Design and dimensions
The ID.3’s design is markedly different from Volkswagen's other models. Short overhangs, a long wheelbase, flowing surfaces, a unique honeycomb design on the C-pillar, a black glass bootlid surrounded by slim LED lights and a black panoramic roof set it apart. Three alloy-wheel sizes are available: 18, 19 and 20 inches.
As an electric car doesn’t require large cooling ports, the focal point for the front of the most ID.3s are their ‘interactive’ LED matrix headlights. One of the ‘party tricks’ of these lights is to make the car ‘flutter its eyelids’ when the driver approaches. The headlights also feature Dynamic Light Assist main-beam control, which uses a camera on the windscreen to monitor the road and adjust the lights to avoid dazzling other motorists.
The ID.3 also features Volkswagen's new ID. Light technology, which uses an LED strip in the cabin to convey information to the driver. The ID. Light changes colour to show when the car is switched on and if it's locked or unlocked. Green indicates a fully charged battery, while red acts as a warning during braking. The LED strip will blink to recommend changing lanes, and also signal incoming phone calls
The ID.3 is as long as a Golf, at 4.2 metres, and is 1.8 metres wide, 1.5 metres high and weighs 1,700kg. With a turning circle of 10.2 metres, it has been engineered to be easy to drive in urban environments. There’s also a special towing bracket incorporated in the rear bumper of the ID.3 for carrying bikes.
Low-speed sound signature
Volkswagen previewed the low-speed sound signature that its ID.3 electric hatchback will emit in order to warn other road users of its presence at the 'DRIVE.Forum' event in Berlin in early December 2019.
As of July 2019, all newly introduced electric cars have had to come with a sound generator that emits noise at speeds up to 30kph (19mph), as well as when moving off or reversing. This came in response to concerns that other road users – such as pedestrians and cyclists, and in particular visually impaired people – could be in danger of not noticing a nearby electric car due to its near-silent running.

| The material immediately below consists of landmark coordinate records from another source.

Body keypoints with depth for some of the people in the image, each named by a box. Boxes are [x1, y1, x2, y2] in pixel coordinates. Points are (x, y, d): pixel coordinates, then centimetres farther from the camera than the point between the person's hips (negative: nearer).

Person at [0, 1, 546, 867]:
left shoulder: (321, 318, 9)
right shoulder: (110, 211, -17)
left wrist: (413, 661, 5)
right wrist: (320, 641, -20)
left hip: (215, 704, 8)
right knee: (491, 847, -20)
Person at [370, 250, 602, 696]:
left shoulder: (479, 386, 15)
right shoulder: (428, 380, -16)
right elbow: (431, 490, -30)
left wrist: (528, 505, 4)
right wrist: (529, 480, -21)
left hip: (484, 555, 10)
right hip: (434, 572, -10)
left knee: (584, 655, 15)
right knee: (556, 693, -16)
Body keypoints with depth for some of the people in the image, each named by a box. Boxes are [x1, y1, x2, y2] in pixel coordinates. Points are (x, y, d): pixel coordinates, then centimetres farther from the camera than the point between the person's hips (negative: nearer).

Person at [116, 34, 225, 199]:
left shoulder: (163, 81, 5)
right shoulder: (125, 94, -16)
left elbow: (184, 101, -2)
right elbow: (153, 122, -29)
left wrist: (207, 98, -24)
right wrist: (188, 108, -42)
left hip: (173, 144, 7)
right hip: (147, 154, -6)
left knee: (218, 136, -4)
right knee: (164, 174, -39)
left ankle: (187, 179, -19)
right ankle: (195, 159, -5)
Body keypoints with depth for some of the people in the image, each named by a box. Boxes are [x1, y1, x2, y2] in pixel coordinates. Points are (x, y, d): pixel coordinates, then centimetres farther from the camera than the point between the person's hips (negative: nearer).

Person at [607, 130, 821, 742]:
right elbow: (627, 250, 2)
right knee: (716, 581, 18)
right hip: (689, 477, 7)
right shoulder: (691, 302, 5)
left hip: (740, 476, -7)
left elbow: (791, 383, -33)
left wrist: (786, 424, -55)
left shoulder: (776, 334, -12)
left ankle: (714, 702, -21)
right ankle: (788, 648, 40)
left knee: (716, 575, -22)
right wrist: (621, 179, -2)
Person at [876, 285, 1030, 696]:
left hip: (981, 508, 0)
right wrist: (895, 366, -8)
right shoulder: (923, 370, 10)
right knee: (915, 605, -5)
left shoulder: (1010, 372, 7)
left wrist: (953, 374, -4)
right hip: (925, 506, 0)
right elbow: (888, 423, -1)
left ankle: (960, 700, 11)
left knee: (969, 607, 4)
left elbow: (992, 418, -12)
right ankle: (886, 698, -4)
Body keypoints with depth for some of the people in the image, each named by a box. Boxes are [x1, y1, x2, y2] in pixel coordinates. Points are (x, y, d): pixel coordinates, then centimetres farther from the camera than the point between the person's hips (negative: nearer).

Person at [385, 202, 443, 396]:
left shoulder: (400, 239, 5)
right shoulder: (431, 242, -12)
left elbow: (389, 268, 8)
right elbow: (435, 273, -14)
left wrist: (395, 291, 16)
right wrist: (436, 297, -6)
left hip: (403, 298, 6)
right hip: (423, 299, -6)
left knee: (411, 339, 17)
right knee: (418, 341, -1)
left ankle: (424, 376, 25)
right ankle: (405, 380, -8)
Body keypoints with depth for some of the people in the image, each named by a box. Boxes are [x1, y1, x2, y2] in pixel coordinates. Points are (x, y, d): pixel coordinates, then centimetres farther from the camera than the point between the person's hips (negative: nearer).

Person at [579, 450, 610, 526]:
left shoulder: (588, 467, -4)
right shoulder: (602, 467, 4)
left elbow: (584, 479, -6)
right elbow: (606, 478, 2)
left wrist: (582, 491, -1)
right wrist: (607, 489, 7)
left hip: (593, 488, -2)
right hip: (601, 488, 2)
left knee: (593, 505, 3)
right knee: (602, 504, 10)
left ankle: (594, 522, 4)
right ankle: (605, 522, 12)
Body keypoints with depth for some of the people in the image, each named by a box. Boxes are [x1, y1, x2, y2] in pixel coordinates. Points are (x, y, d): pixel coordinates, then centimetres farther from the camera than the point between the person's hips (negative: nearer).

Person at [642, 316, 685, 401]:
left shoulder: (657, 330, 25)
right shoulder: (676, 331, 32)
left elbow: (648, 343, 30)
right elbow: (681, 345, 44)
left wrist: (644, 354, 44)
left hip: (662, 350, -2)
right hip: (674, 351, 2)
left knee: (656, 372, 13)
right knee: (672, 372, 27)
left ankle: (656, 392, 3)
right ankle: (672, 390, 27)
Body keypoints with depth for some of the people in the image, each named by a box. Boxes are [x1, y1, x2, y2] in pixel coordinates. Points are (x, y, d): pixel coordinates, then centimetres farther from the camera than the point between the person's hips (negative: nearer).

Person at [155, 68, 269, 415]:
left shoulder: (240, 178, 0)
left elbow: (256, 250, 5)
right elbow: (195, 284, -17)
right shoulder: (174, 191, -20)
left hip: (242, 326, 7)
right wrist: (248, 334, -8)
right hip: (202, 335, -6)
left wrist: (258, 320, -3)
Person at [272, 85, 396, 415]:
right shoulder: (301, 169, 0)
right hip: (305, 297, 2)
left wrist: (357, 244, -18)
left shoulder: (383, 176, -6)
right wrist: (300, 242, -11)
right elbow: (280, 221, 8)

The setup is known as an Acoustic Vehicle Alert System (AVAS), and although the volume of sound emitted is specified by regulations, the noise itself is not, which gives car manufacturers the opportunity to develop different 'sound signatures' to set their models apart. You can hear the ID.3's by playing the embedded video above.
The AVAS in the ID.3 can be heard both inside and outside at up to 19mph. Inside the vehicle, different stages of the driving sound can be heard based on your speed and accelerator pedal position. Beyond this speed, the vehicle’s rolling resistance and driving noise become more prominent.
Commenting on the sound, VW's chief development officer for passenger cars, Dr Frank Welsch, said: "An electric vehicle’s sound defines its identity. The sound should be confident and likeable. It may well sound futuristic and must also impress with its unique character."